Why It Hasn’t Happened

Despite its promise, nuclear development in the Caribbean faces serious headwinds.

First, the upfront costs are staggering. According to IEA’s latest nuclear report, capital costs of SMRs in China average $2,500 per kW or $250 million for a 100 MW SMR (which would be a reasonably sized plant for Jamaica). For comparison, Jamaica’s latest national budget is roughly $7.9 billion. Average capital costs of SMRs in the US are about $5,000 per kW. With limited fiscal space, Caribbean governments will need major external financing and risk guarantees to pursue any nuclear project. The World Bank’s removal of its nuclear financing ban is a step in the right direction.

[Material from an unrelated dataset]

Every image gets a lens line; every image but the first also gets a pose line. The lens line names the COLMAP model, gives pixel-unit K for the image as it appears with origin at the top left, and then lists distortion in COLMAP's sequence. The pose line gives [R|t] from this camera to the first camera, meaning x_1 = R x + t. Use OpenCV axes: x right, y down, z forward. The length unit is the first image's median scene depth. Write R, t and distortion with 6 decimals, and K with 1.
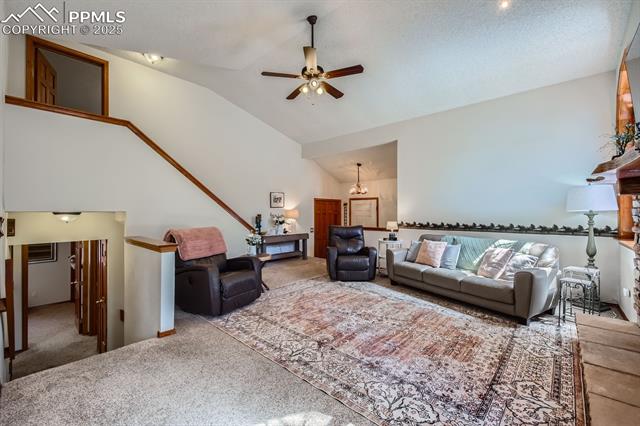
lens RADIAL K [[271.1, 0, 324.1], [0, 271.1, 212.1], [0, 0, 1]] dist [-0.000173, -0.000506]
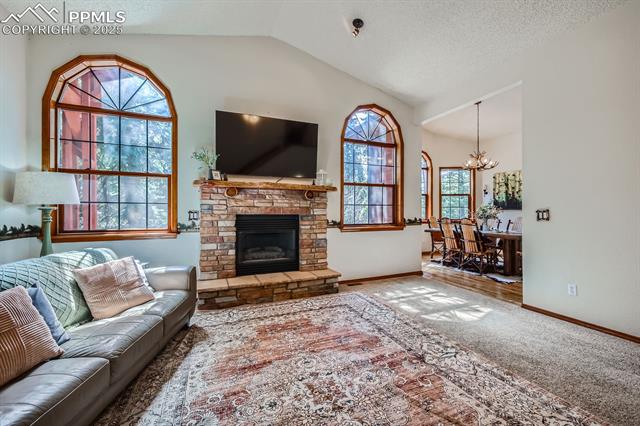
lens RADIAL K [[271.1, 0, 324.1], [0, 271.1, 212.1], [0, 0, 1]] dist [-0.000173, -0.000506]
pose [[-0.907709, 0.001259, 0.419599, -0.097072], [0.003645, 0.999981, 0.004884, 0.024665], [-0.419585, 0.005963, -0.907696, 1.980280]]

Second, legal frameworks require reform. While Jamaica has signed an agreement with Canada to explore nuclear technologies, the island’s laws currently prohibit the development of a nuclear power plant. Legal reforms will be needed before a commercial plant can move forward. Other Caribbean nations have yet to formally explore nuclear energy, but could start by undertaking exploratory research and feasibility studies.

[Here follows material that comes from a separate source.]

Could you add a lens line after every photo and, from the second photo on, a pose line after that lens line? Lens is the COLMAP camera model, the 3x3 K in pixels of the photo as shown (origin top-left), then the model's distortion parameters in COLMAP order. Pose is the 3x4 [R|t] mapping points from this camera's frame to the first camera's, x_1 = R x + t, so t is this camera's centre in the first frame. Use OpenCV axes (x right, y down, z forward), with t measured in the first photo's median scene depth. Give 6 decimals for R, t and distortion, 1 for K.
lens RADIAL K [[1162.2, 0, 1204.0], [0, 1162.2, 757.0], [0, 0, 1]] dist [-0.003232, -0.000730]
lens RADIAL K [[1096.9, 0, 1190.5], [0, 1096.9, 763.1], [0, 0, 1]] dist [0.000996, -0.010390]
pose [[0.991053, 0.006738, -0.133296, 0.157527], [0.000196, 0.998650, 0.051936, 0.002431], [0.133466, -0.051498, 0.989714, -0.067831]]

Third, public perception remains a major hurdle. Safety concerns and unfamiliarity are compounded by limited public engagement and technical capacity. The team operating Jamaica’s research reactor is small (under 20 people), and nuclear engineering training remains minimal across the region.

Finally, siting remains a challenge. While SMRs offer structural advantages, like compact, weather-hardened designs, the region’s seismic activity, hurricanes, and weak grid interconnection still demand careful planning and broader infrastructure upgrades.

Still a Long Way to Go

Nuclear is not around the corner in the Caribbean: no country has formally integrated it into its energy strategy, and no reactor deals have been signed. Still, new pathways may be emerging. The US government’s recent executive orders supporting new 123 Agreements could open the door for future partnerships. The MoU with Canada is another signal that Jamaica is laying early groundwork for potential deployment.

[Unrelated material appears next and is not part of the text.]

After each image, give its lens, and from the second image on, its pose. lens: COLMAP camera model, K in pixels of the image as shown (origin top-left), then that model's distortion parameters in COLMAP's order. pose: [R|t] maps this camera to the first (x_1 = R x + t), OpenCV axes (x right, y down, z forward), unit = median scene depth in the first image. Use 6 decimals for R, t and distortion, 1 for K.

More than any single project, what matters now is building the groundwork: regulatory readiness, public trust, site assessments, and financing options. Jamaica, as the region’s current leader, could become a blueprint for others if it reverses its nuclear ban and makes tangible progress on its deal with Canada.

Conclusion

Caribbean nations seeking to diversify away from expensive, unreliable power systems should consider giving nuclear power a seat at the table, just as they have with other firm sources such as geothermal and hydropower. SMRs won’t solve all problems, but they could offer firm power in ways other sources, such as solar and wind, cannot. With several islands facing land constraints, rising electricity demand, and vulnerability to fuel price shocks, excluding nuclear energy would mean ignoring one of the few scalable options capable of providing baseload power under such conditions. If the Caribbean wants to build resilient and affordable electricity systems, it should keep exploring nuclear’s role in the region’s future energy mix.